Chevrolet’s latest PR stunt, Penny pinchers (via Mischief PR) reminds me of Borkowski‘s chocolate billboard work for Thornton’s from Easter 2007, but it does have an interesting creative element – and very nearly a direct connection to the car being promoted.
It involves a billboard displayed in the centre of London where the image of the car was overlaid with over 20,000 pennies which the public were encouraged to grab. Not surprisingly, this drew a crowd in the style of the classic American PR stunts of the early 20th century.
The money message links to the current credit crunch agenda, but the penny connection doesn’t quite meet the aim of advertising “the 769,500-pence starting price of the new Chevrolet Aveo”.
This isn’t a very memorable price and I can’t see a strong association with the particular model in the stunt (yes, the image was there, but would even those grabbing some pennies remember what is was?) Maybe if the deposit had been 20,000 pennies, there could have been a bit more of a connection in that this was all the money you needed to ‘ave an Aveo.
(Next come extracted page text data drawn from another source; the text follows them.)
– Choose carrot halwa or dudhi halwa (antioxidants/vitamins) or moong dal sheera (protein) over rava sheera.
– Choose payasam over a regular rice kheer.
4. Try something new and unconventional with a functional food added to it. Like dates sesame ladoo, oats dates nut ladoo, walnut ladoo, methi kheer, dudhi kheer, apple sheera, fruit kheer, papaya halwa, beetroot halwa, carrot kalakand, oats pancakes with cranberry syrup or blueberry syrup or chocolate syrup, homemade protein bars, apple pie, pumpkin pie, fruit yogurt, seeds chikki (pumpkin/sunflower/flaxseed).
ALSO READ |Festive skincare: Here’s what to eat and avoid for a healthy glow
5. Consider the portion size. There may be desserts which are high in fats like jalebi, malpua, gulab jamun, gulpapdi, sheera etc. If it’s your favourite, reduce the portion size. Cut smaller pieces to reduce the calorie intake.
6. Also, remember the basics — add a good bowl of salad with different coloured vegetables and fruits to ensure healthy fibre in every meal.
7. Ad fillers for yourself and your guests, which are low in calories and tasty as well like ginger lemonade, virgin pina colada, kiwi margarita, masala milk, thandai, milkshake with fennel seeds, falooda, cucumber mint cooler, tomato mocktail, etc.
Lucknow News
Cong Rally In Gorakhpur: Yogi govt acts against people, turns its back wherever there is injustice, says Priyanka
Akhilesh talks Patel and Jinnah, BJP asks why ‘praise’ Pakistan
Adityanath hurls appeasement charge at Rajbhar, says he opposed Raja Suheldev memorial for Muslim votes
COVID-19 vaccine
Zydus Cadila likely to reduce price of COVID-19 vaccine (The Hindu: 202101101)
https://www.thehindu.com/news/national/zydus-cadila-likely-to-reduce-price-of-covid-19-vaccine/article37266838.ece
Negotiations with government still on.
Autocar mistakenly added an extra zero into the number of pennies – headlining it the £2,000 publicity stunt (20,000 pennies is £200 by my maths though). I couldn’t find any video of the public melee either on YouTube – and I really do feel that good publicity stunts today must consider the viral and online word of mouth opportunity. An online photo diary could have been fun too rather than the press release images which look a little posed.
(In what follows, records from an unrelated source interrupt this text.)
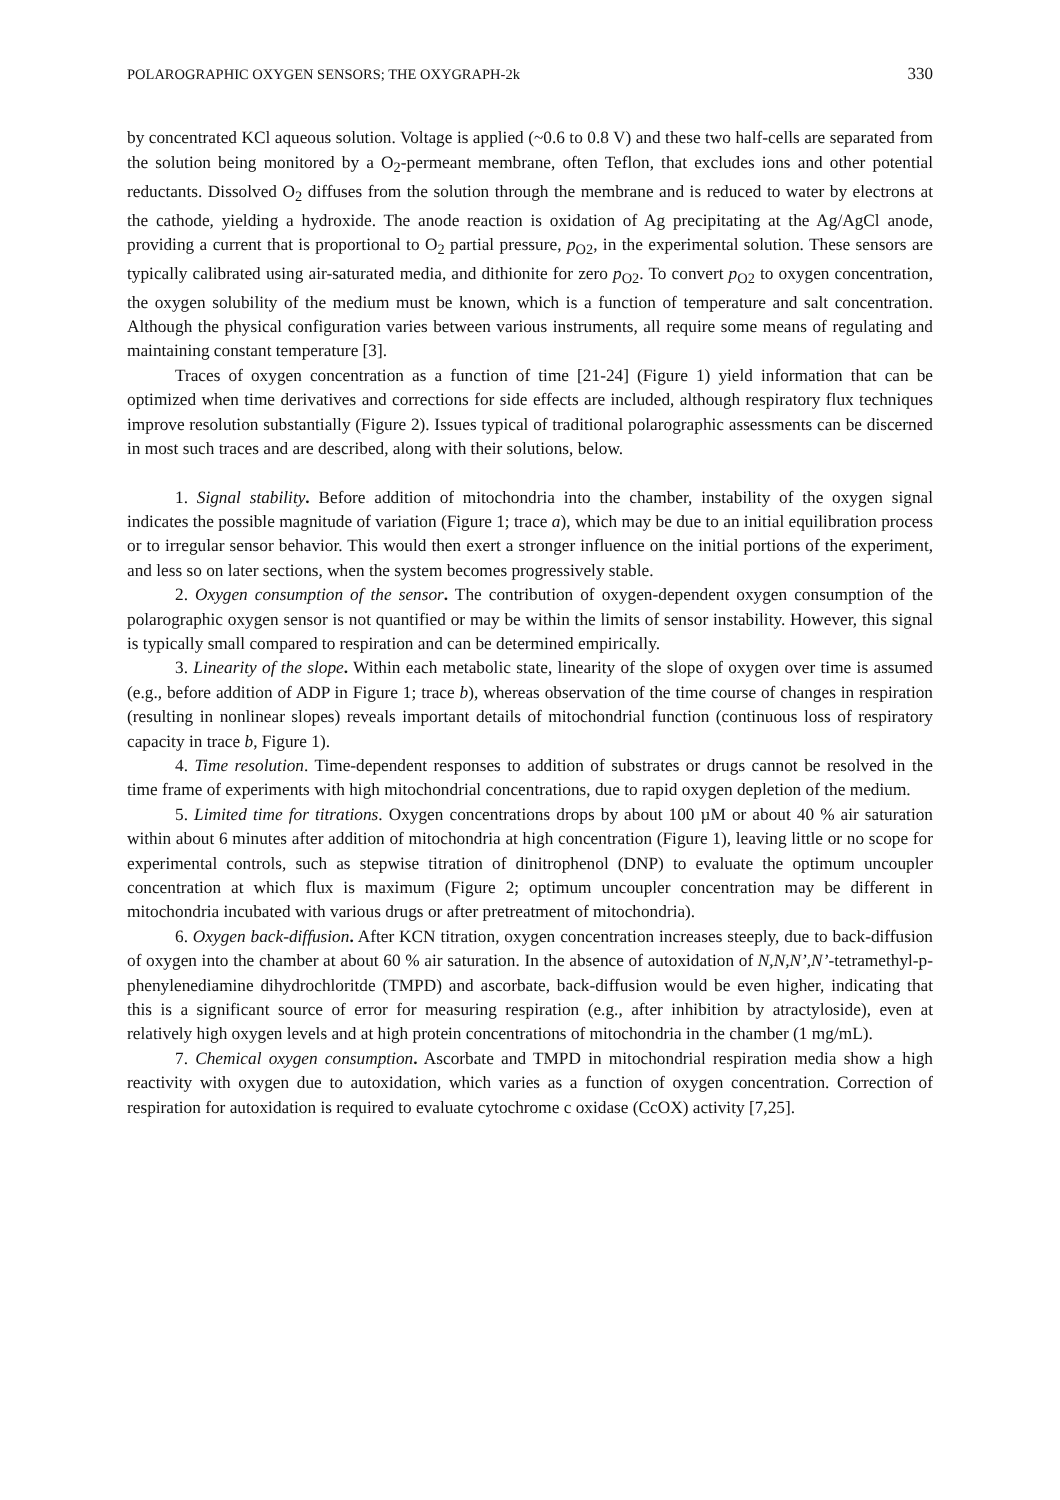POLAROGRAPHIC OXYGEN SENSORS; THE OXYGRAPH-2k 330
by concentrated KCl aqueous solution. Voltage is applied (~0.6 to 0.8 V) and these two half-cells are separated from the solution being monitored by a O<sub>2</sub>-permeant membrane, often Teflon, that excludes ions and other potential reductants. Dissolved O<sub>2</sub> diffuses from the solution through the membrane and is reduced to water by electrons at the cathode, yielding a hydroxide. The anode reaction is oxidation of Ag precipitating at the Ag/AgCl anode, providing a current that is proportional to O<sub>2</sub> partial pressure, p<sub>O2</sub>, in the experimental solution. These sensors are typically calibrated using air-saturated media, and dithionite for zero p<sub>O2</sub>. To convert p<sub>O2</sub> to oxygen concentration, the oxygen solubility of the medium must be known, which is a function of temperature and salt concentration. Although the physical configuration varies between various instruments, all require some means of regulating and maintaining constant temperature [3].
Traces of oxygen concentration as a function of time [21-24] (Figure 1) yield information that can be optimized when time derivatives and corrections for side effects are included, although respiratory flux techniques improve resolution substantially (Figure 2). Issues typical of traditional polarographic assessments can be discerned in most such traces and are described, along with their solutions, below.
1. Signal stability. Before addition of mitochondria into the chamber, instability of the oxygen signal indicates the possible magnitude of variation (Figure 1; trace a), which may be due to an initial equilibration process or to irregular sensor behavior. This would then exert a stronger influence on the initial portions of the experiment, and less so on later sections, when the system becomes progressively stable.
2. Oxygen consumption of the sensor. The contribution of oxygen-dependent oxygen consumption of the polarographic oxygen sensor is not quantified or may be within the limits of sensor instability. However, this signal is typically small compared to respiration and can be determined empirically.
3. Linearity of the slope. Within each metabolic state, linearity of the slope of oxygen over time is assumed (e.g., before addition of ADP in Figure 1; trace b), whereas observation of the time course of changes in respiration (resulting in nonlinear slopes) reveals important details of mitochondrial function (continuous loss of respiratory capacity in trace b, Figure 1).
4. Time resolution. Time-dependent responses to addition of substrates or drugs cannot be resolved in the time frame of experiments with high mitochondrial concentrations, due to rapid oxygen depletion of the medium.
5. Limited time for titrations. Oxygen concentrations drops by about 100 µM or about 40 % air saturation within about 6 minutes after addition of mitochondria at high concentration (Figure 1), leaving little or no scope for experimental controls, such as stepwise titration of dinitrophenol (DNP) to evaluate the optimum uncoupler concentration at which flux is maximum (Figure 2; optimum uncoupler concentration may be different in mitochondria incubated with various drugs or after pretreatment of mitochondria).
6. Oxygen back-diffusion. After KCN titration, oxygen concentration increases steeply, due to back-diffusion of oxygen into the chamber at about 60 % air saturation. In the absence of autoxidation of N,N,N’,N’-tetramethyl-p-phenylenediamine dihydrochloritde (TMPD) and ascorbate, back-diffusion would be even higher, indicating that this is a significant source of error for measuring respiration (e.g., after inhibition by atractyloside), even at relatively high oxygen levels and at high protein concentrations of mitochondria in the chamber (1 mg/mL).
7. Chemical oxygen consumption. Ascorbate and TMPD in mitochondrial respiration media show a high reactivity with oxygen due to autoxidation, which varies as a function of oxygen concentration. Correction of respiration for autoxidation is required to evaluate cytochrome c oxidase (CcOX) activity [7,25].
Mischief is definitely coming up with some cut through ideas – such as the “does my bum look big in this car” story from April.
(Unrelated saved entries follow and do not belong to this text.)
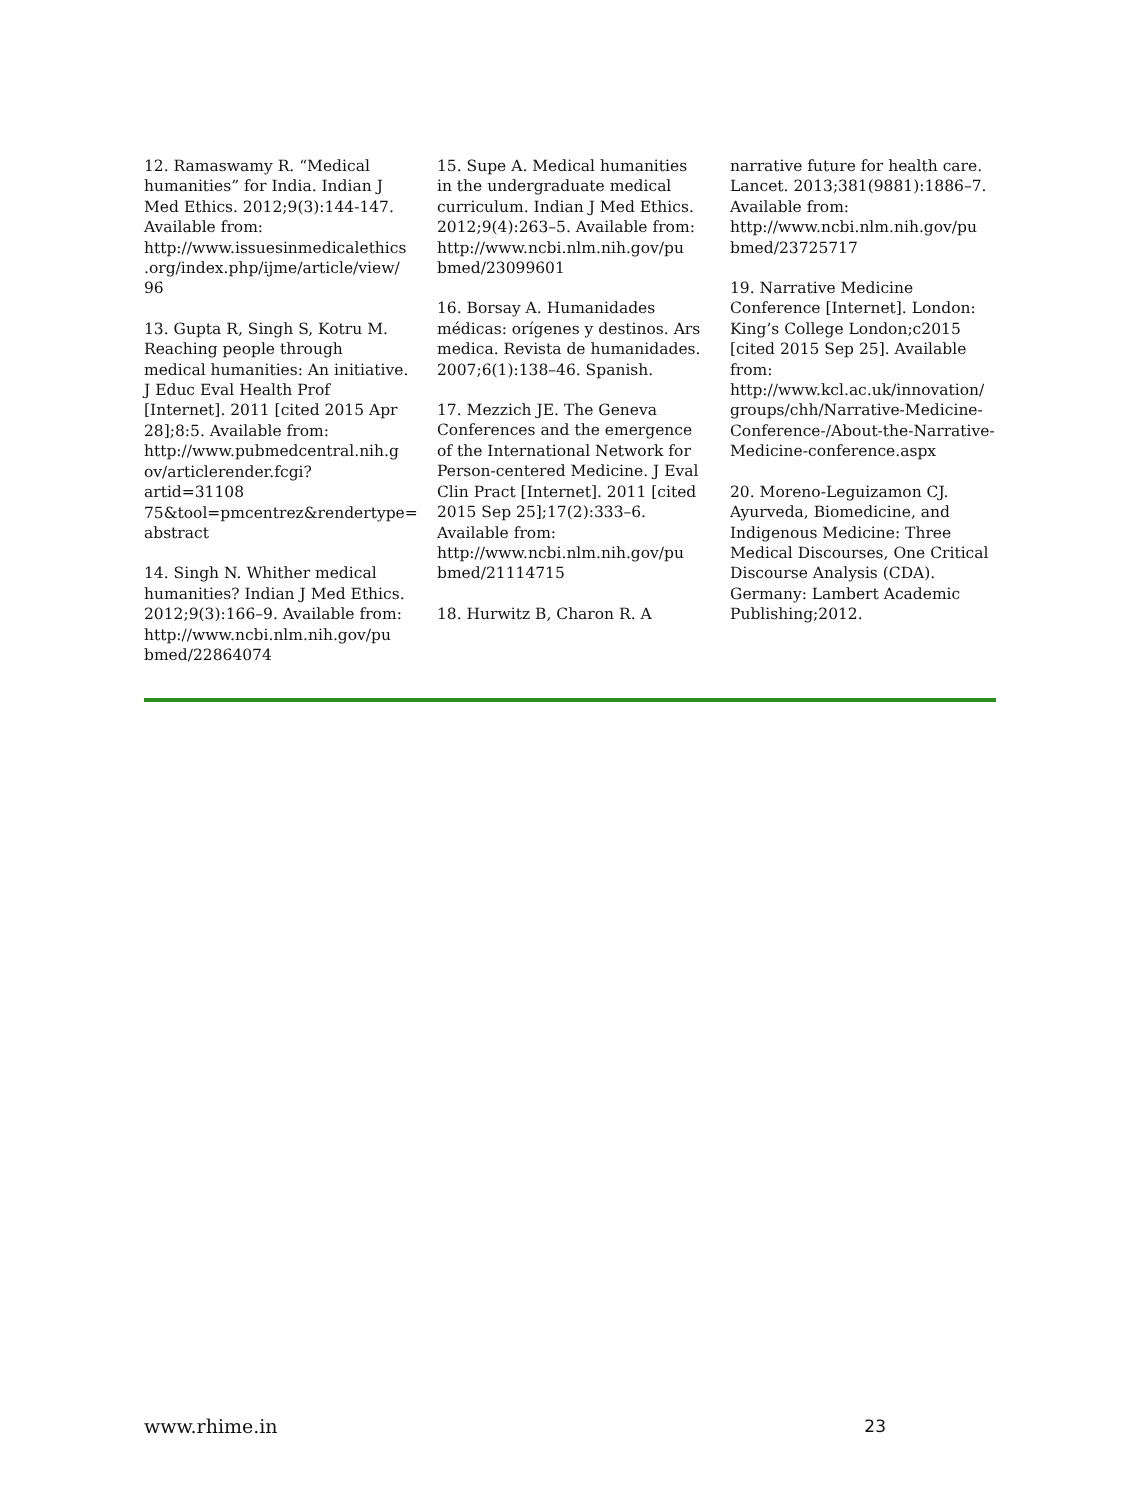12. Ramaswamy R. “Medical humanities” for India. Indian J Med Ethics. 2012;9(3):144-147. Available from: http://www.issuesinmedicalethics .org/index.php/ijme/article/view/ 96
13. Gupta R, Singh S, Kotru M. Reaching people through medical humanities: An initiative. J Educ Eval Health Prof [Internet]. 2011 [cited 2015 Apr 28];8:5. Available from: http://www.pubmedcentral.nih.g ov/articlerender.fcgi?artid=31108 75&tool=pmcentrez&rendertype= abstract
14. Singh N. Whither medical humanities? Indian J Med Ethics. 2012;9(3):166–9. Available from: http://www.ncbi.nlm.nih.gov/pu bmed/22864074
15. Supe A. Medical humanities in the undergraduate medical curriculum. Indian J Med Ethics. 2012;9(4):263–5. Available from: http://www.ncbi.nlm.nih.gov/pu bmed/23099601
16. Borsay A. Humanidades médicas: orígenes y destinos. Ars medica. Revista de humanidades. 2007;6(1):138–46. Spanish.
17. Mezzich JE. The Geneva Conferences and the emergence of the International Network for Person-centered Medicine. J Eval Clin Pract [Internet]. 2011 [cited 2015 Sep 25];17(2):333–6. Available from: http://www.ncbi.nlm.nih.gov/pu bmed/21114715
18. Hurwitz B, Charon R. A
narrative future for health care. Lancet. 2013;381(9881):1886–7. Available from: http://www.ncbi.nlm.nih.gov/pu bmed/23725717
19. Narrative Medicine Conference [Internet]. London: King’s College London;c2015 [cited 2015 Sep 25]. Available from: http://www.kcl.ac.uk/innovation/ groups/chh/Narrative-Medicine-Conference-/About-the-Narrative-Medicine-conference.aspx
20. Moreno-Leguizamon CJ. Ayurveda, Biomedicine, and Indigenous Medicine: Three Medical Discourses, One Critical Discourse Analysis (CDA). Germany: Lambert Academic Publishing;2012.
www.rhime.in 23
However, the problems in being creative in the car industry include ensuring a real connection with a particular model. The story may be memorable, but could you recall the brand?
A second issue is around credibility – and the idea that the car fitting room was seriously a trial for the concept to be rolled out more widely is simply not believable. This was only every likely to be a one-off stunt.
The billboard initiative is a clear stunt. Mind you, it is an idea Mischief have used before – last June it promoted the Captiva with a scratch car-d.
These stories certainly have the potential to gain media coverage – but whether that translates into greater awareness, enquiries or even purchases is debatable. That may not be the direct aim, but having a PR stunt that is talked about is only one element of successful creativity.
The same applies in advertising campaigns – if you can’t recall the product, let alone stimulate someone on the road to purchase, you’ll only reinforce that old adage that 50% of advertising works, we just don’t know which 50%.